Administering cancer immunotherapy earlier in the day may significantly enhance survival rates for patients, according to the findings of the first randomized controlled trial to investigate the impact of treatment timing on patient outcomes.
Our bodies operate on 24-hour internal clocks, known as circadian rhythms, which govern a wide range of physiological processes, from mood regulation to metabolism and immune system function. These biological cycles influence how our cells and tissues behave throughout the day.
Previous observational studies, numbering over a dozen, have indicated a correlation between receiving cancer immunotherapy drugs—specifically checkpoint inhibitors that empower immune cells to combat cancer—earlier in the day and a lower risk of disease progression or mortality. These findings suggested a potential benefit to timed treatments.
Now, researchers led by Francis Lévi at Paris-Saclay University in France have conducted the inaugural randomized controlled trial focused on chronotherapy, which involves aligning medical treatments with an individual’s circadian rhythms. This study utilized a combination of chemotherapy and immunotherapy drugs for cancer treatment.
Trial Design and Patient Recruitment
The research team enrolled 210 individuals diagnosed with non-small cell lung cancer. All participants were administered four doses of either pembrolizumab or sintilimab, both of which are checkpoint inhibitors functioning similarly.
Participants were divided into two groups. Every three weeks, one half of the group received their immunotherapy dose before 3 PM, while the other half received it later in the day. Chemotherapy, which targets rapidly dividing cells and is believed to be less affected by chronotherapy than immunotherapy, was administered shortly after each immunotherapy infusion. This regiment was followed for the initial four cycles of what is termed immunochemotherapy.

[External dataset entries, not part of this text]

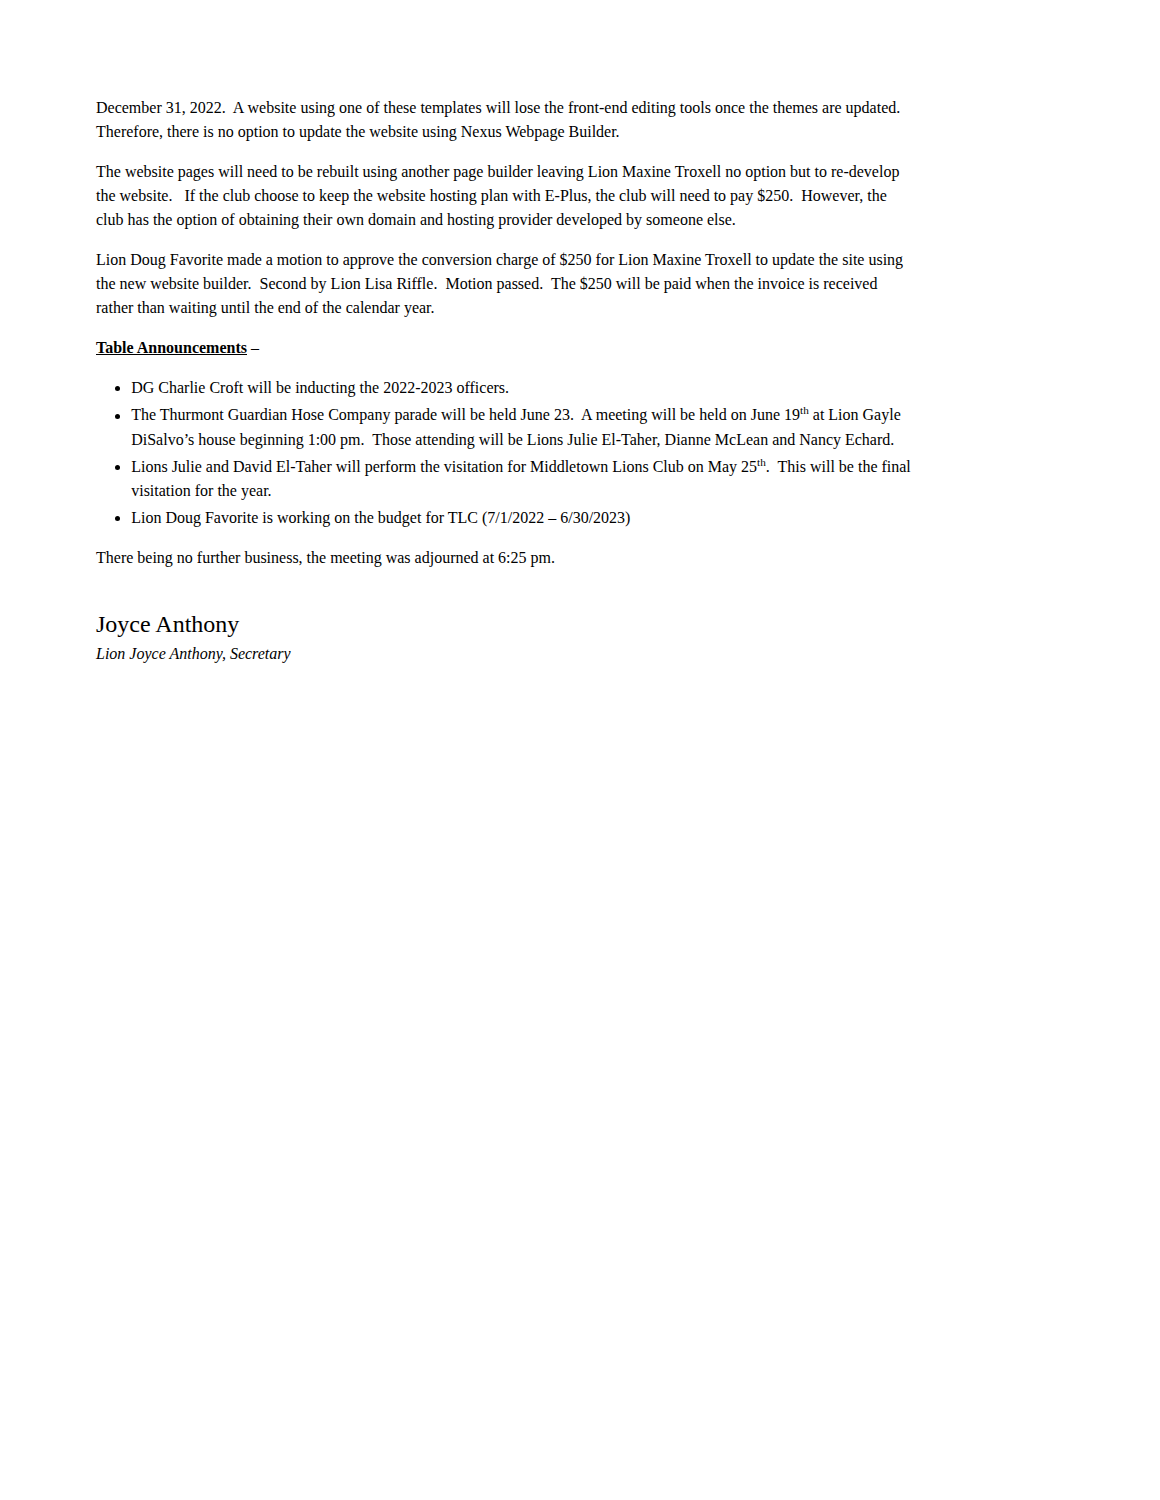December 31, 2022. A website using one of these templates will lose the front-end editing tools once the themes are updated. Therefore, there is no option to update the website using Nexus Webpage Builder.
The website pages will need to be rebuilt using another page builder leaving Lion Maxine Troxell no option but to re-develop the website. If the club choose to keep the website hosting plan with E-Plus, the club will need to pay $250. However, the club has the option of obtaining their own domain and hosting provider developed by someone else.
Lion Doug Favorite made a motion to approve the conversion charge of $250 for Lion Maxine Troxell to update the site using the new website builder. Second by Lion Lisa Riffle. Motion passed. The $250 will be paid when the invoice is received rather than waiting until the end of the calendar year.
Table Announcements
–
DG Charlie Croft will be inducting the 2022-2023 officers.
The Thurmont Guardian Hose Company parade will be held June 23. A meeting will be held on June 19th at Lion Gayle DiSalvo’s house beginning 1:00 pm. Those attending will be Lions Julie El-Taher, Dianne McLean and Nancy Echard.
Lions Julie and David El-Taher will perform the visitation for Middletown Lions Club on May 25th. This will be the final visitation for the year.
Lion Doug Favorite is working on the budget for TLC (7/1/2022 – 6/30/2023)
There being no further business, the meeting was adjourned at 6:25 pm.
Joyce Anthony
Lion Joyce Anthony, Secretary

Following these initial four cycles, all participants continued to receive the same medications. However, these subsequent treatments were not administered at specific times. Their continuation depended on tumor progression or a lack of response to the therapy. According to Yongchang Zhang, a team member from Central South University in China, prior research suggests that focusing on the first four cycles is sufficient to substantially improve long-term survival outcomes.
Survival Outcomes and Potential Mechanisms
The researchers meticulously monitored the participants for an average of 29 months from their first treatment dose. The results revealed a notable difference in survival times. Those who received their initial treatments before 3 PM lived for an average of 28 months. In contrast, individuals treated later in the day had an average survival of 17 months.
“The effects are absolutely huge,” stated Lévi, highlighting that this represents a nearly doubling of survival time. Pasquale Innominato from the University of Warwick in the UK commented, “If you compare the results to landmark trials where new drugs have been licensed to use, those drugs rarely have this large an effect.” This suggests, he added, that altering the timing of cancer therapy genuinely improves survival outcomes, providing what he described as “the strongest evidence for causality.”
The observed benefits may be attributed to the behavior of T cells, the specific immune cells targeted by these checkpoint inhibitors. Lévi explained that T cells tend to cluster around tumors in the morning before gradually moving into the bloodstream later in the day. Administering immunotherapy earlier ensures that T cells are in closer proximity to the tumor, thus enhancing their ability to destroy cancer cells.
Future Research Directions and Considerations
Lévi suggested that future studies should investigate whether more precise timing for cancer therapies, such as administering them at 11 AM rather than within a broader time window, could yield even greater benefits. Innominato noted that a wider treatment window might offer practical advantages for busy hospital settings.
Further research is also needed to determine if optimizing the timing of chemoimmunotherapy cycles beyond the initial four could lead to more significant improvements, as Lévi pointed out. Additionally, understanding whether optimal timings vary among individuals, considering factors like chronotypes (“morning larks” or “night owls”) whose immune systems may fluctuate differently throughout the day, is another area for exploration.
The applicability of these findings to different types of cancer remains an open question. Innominato anticipates similar results for other cancers commonly treated with immunotherapy, such as those affecting the skin and bladder. However, he expressed skepticism about timing adjustments significantly impacting the effectiveness of immunotherapy for tumors that typically do not respond to such treatments, like those affecting the prostate and pancreas.